- Selected passage -
━━━━━━━━━━━━━━━━━━━━━━━━━━━━━━

He also ran a video rental store, flipped real estate on eBay and owns a wood pellets company that was shut down by the Attorney General due to allegations of fraud. He’s currently working on a prototype of a “refrigerator/cookstove for use in developing nations,” he told the Wellsville Daily Reporter.

While none of his schemes have been especially lucrative so far, one failed venture may yet make him rich: StreetFax.com, a database of street photographs that Mr. Ceglia intended to license to insurance companies for use in evaluating claims, was built in part with code written by a young for-hire developer named Mark Zuckerberg. A 2003 contract with the programmer, now better known as the founder of Facebook (META), is the basis of Mr. Ceglia’s claim that he is entitled to half of the company.

Mr. Ceglia has so far been less of a nuisance for Facebook and its legal staff than the Winklevoss twins, Tyler and Cameron, whose claim that Mr. Zuckerberg stole the idea for Facebook from them during his Harvard days formed the basis for the Oscar-winning film The Social Network and netted them a settlement of $65 million.

━━━━━━━━━━━━━━━━━━━━━━━━━━━━━━

- Excerpted records -
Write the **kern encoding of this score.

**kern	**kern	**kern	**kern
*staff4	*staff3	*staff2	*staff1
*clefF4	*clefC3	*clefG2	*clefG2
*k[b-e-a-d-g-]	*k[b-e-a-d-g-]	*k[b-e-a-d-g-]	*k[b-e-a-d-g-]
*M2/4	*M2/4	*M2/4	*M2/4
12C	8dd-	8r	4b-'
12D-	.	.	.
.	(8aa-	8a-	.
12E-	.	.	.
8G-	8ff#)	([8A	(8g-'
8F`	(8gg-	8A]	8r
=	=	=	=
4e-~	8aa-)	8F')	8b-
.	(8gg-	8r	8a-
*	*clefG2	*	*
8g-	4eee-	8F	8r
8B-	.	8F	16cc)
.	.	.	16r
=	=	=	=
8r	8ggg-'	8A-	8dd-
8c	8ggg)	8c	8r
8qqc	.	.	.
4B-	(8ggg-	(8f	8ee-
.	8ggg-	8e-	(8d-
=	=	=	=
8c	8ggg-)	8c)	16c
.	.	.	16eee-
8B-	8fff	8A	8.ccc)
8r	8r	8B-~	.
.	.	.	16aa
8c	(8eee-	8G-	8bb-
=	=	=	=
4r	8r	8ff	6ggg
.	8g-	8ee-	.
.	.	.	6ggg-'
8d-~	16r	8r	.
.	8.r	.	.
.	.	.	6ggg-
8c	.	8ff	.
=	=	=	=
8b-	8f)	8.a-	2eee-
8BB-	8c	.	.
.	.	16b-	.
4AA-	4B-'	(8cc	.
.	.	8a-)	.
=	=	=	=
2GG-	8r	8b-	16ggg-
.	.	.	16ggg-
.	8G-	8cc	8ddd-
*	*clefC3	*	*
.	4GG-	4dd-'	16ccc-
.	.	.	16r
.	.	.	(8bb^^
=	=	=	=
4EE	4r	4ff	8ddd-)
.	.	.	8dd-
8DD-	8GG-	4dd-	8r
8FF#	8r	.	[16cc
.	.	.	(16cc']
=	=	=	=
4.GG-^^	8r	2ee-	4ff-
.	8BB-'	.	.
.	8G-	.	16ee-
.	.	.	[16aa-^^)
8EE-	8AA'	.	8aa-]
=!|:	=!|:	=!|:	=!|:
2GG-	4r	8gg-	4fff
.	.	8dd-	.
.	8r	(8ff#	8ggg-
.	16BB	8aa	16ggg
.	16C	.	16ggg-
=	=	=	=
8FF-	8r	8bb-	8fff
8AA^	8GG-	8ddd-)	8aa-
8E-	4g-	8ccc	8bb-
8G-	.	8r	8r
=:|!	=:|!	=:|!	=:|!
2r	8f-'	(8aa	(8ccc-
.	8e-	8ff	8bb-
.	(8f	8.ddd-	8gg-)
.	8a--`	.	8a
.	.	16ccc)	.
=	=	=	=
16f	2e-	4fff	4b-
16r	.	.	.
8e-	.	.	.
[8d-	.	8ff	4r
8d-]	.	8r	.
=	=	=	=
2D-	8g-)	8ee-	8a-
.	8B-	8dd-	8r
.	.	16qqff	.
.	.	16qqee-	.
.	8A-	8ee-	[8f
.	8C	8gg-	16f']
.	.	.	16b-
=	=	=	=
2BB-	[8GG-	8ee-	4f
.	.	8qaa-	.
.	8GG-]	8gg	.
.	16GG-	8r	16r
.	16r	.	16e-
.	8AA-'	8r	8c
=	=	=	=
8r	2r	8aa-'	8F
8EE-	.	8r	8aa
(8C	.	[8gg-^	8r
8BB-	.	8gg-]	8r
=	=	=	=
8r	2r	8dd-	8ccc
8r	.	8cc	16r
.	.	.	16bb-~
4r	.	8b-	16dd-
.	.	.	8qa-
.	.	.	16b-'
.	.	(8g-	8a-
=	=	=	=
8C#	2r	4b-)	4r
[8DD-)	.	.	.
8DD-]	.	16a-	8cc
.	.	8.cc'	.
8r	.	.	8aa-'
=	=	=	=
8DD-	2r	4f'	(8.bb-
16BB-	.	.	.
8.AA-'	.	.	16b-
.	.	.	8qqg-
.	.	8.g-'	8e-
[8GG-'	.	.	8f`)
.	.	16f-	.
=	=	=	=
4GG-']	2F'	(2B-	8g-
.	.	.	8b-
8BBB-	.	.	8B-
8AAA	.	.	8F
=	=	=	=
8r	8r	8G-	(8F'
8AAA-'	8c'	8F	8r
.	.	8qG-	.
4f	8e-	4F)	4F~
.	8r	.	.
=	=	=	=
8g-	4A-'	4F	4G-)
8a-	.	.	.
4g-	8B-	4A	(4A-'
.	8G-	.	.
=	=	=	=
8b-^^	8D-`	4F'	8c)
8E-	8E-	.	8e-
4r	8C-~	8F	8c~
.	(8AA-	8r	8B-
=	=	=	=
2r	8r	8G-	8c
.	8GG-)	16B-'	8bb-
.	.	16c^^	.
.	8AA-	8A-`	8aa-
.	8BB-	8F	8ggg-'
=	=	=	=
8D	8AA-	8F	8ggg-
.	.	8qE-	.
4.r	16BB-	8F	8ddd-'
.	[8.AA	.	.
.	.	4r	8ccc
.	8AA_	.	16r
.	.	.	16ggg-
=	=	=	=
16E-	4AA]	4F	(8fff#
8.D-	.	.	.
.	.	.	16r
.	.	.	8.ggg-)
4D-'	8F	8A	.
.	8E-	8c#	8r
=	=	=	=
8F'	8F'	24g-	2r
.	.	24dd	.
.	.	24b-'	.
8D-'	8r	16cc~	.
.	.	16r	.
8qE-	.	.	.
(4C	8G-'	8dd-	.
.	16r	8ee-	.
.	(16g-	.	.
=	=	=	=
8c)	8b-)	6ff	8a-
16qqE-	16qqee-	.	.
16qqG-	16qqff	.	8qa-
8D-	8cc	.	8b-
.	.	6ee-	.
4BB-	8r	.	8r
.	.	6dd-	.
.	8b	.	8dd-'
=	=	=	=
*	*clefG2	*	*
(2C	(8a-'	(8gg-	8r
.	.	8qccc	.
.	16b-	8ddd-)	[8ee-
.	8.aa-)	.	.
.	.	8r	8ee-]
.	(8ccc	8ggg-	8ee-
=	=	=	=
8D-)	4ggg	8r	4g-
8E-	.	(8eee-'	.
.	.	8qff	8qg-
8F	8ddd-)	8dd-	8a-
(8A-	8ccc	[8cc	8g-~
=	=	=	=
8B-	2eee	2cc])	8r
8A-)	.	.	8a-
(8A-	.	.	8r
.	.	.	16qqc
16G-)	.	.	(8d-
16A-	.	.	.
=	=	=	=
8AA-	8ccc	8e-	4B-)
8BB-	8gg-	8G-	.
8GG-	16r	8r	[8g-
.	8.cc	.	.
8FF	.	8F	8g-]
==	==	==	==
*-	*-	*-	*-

━━━━━━━━━━━━━━━━━━━━━━━━━━━━━━

- Problems to solve -
- A) In the piece about Mr. Ceglia's claim to half of Facebook, could you revise the part between "He also ran" and "of the company.", inclusive, with "developer" swapped for "coder"?
- B) Could you pick up the article on Mr. Ceglia and his Facebook claim after its last sentence and carry it on?

- Results by task -
- A)
He also ran a video rental store, flipped real estate on eBay and owns a wood pellets company that was shut down by the Attorney General due to allegations of fraud. He’s currently working on a prototype of a “refrigerator/cookstove for use in developing nations,” he told the Wellsville Daily Reporter.

While none of his schemes have been especially lucrative so far, one failed venture may yet make him rich: StreetFax.com, a database of street photographs that Mr. Ceglia intended to license to insurance companies for use in evaluating claims, was built in part with code written by a young for-hire coder named Mark Zuckerberg. A 2003 contract with the programmer, now better known as the founder of Facebook (META), is the basis of Mr. Ceglia’s claim that he is entitled to half of the company.

- B)
Mr. Ceglia’s much simpler assertion is essentially that he helped to fund Mr. Zuckerberg’s work on Facebook in the early days of its development, and is therefore entitled to a share of  the company. Mr. Zuckerberg affirms he signed a contract concerning StreetFax after answering Mr. Ceglia’s Craigslist ad. But according to Mr. Ceglia, Mr. Zuckerberg also approached him seeking funding for another project he was working on: “The Facebook,” as the site was originally called. Mr. Ceglia says he gave Mr. Zuckerberg at least $1,000 for the project. (“He actually felt bad because Mark was making him so much money [on StreetFax],” a friend said.) According to Mr. Ceglia, the two men drew up a contract giving Mr. Ceglia half of “The Facebook,” and more if the project was not completed by January 1, 2004.

Mr. Ceglia’s filings with the court include a copy of a paper contract that refers to Facebook and excerpts from emails Mr. Ceglia claimed he’d saved by copying and pasting the text into Microsoft Word. In the purported emails, Mr. Zuckerberg and Mr. Ceglia renegotiated for an even 50-50 partnership before Mr. Zuckerberg called The Facebook a flop and said he wanted to refund Mr. Ceglia’s money. Mr. Ceglia claims he did not take the money back, electing to write off the affair as a loss.

Facebook says the contract and emails are forged. The company filed what it says is the authentic contract, which it found on Mr. Ceglia’s computer and on a computer at the law firm Sidley Austin. That contract only mentions StreetFax.

Mr. Ceglia has taken a thrashing in the media and run through three law firms, all of which declined to say why they’d dropped him as a client. But a year and more than 100 filings later, his case is still ongoing.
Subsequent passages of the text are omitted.